Pretendemos sensibilizar com relação à questão do racismo através de disparadores textuais, fílmicos, poéticos, vivenciais e outros. Propomos grupos de 2 a 3 coordenadores e mais 15 pessoas, formados por funcionários, alunos e professores; sem segmentação, pois entendemos que quanto mais diferentes forem as pessoas, mais rica será́ a troca e a convivência. Nossa proposição inicial é de 6 encontros, podendo se estender até 8, de acordo com o andamento grupal.

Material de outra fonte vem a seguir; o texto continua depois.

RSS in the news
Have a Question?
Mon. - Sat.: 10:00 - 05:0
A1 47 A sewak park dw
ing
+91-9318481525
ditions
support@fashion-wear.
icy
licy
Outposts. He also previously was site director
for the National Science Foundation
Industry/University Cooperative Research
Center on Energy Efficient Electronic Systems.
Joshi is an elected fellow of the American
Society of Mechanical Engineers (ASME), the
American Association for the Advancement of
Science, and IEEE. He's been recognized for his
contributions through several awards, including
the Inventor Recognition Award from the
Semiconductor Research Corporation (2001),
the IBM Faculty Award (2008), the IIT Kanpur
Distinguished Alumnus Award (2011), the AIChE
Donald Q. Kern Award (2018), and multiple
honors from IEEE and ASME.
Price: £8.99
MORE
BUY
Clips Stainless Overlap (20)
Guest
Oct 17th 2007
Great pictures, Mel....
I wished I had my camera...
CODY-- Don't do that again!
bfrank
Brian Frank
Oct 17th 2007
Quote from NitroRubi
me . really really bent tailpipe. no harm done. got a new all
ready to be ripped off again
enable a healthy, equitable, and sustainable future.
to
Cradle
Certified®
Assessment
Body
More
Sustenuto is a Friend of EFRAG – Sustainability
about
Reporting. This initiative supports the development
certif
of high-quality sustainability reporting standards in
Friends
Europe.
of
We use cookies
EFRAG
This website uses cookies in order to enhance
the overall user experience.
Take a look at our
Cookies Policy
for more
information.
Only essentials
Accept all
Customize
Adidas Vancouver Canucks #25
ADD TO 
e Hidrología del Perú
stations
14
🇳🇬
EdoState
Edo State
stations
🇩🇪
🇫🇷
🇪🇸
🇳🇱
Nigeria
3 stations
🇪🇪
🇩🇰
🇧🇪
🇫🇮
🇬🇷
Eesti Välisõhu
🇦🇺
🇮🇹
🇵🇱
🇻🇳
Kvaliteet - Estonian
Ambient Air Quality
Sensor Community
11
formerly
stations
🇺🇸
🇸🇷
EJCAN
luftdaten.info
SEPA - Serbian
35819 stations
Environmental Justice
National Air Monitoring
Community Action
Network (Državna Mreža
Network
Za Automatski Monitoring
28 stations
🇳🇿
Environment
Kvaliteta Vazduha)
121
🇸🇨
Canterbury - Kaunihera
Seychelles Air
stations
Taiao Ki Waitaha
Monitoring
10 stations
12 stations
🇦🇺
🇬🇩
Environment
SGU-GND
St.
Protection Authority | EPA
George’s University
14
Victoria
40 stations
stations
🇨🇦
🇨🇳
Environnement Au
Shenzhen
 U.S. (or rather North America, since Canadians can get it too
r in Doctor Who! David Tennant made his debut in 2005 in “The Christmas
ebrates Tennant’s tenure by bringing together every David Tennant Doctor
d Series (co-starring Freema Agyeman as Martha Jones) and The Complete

Detalhamento dos encontros:

1) Apresentação de cada participante com breve histórico e motivação para participar do aquilombamento.
2) História dos quilombos (trechos de filmes, imagens e textos). É intencional falar da história da escravização no Brasil pelo viés dos quilombos. Ideia de ativação da imaginação política.
3) Racismo estrutural e a miséria psíquica diante da alienação e da animalização não só́ do outro negro, mas do nós, incluindo também o branco. Há um empobrecimento do branco frente a sua alienação. Ocupar politicamente os espaços buscando pensar as estruturas de poder no campo psicanalítico.
4) Racismo institucional e transmissão da psicanálise. Para uma psicanálise mais arejada, é preciso encontrar com o que os brancos denominaram de “ruim” e romper com o ideal de branquitude, encontrar nossa ancestralidade. Romper com o maniqueísmo e se abrir para a produção e prática de dispositivos de cuidado e escuta de outros lugares e de forma ampliada.
5) Racismo cotidiano e as práticas antirracistas
6) Saberes afrobrasileiros e ameríndios.
7) História da Psicanálise no Brasil e a sua alienação frente à violência do racismo.



[1] Texto apresentado pelo GTACME na reunião com o CD em 07/08/2021.

[2] Noção de “racial literacy”, cunhada por France Winddance Twine e traduzida por Schucman (2015): "É um conjunto de práticas, baseado em cinco fundamentos. O primeiro é o reconhecimento da branquitude. (...) O segundo é o entendimento de que o racismo é um problema atual e não apenas um legado histórico. (...) O terceiro é o entendimento de que as identidades raciais são aprendidas. (...) O quarto é tomar posse de uma gramática e de um vocabulário racial. (...) O quinto é a capacidade de interpretar os códigos e práticas 'racializadas'. Isso significa perceber quando algo é uma expressão de racismo e não tentar camuflar, dizendo que foi um mal-entendido”.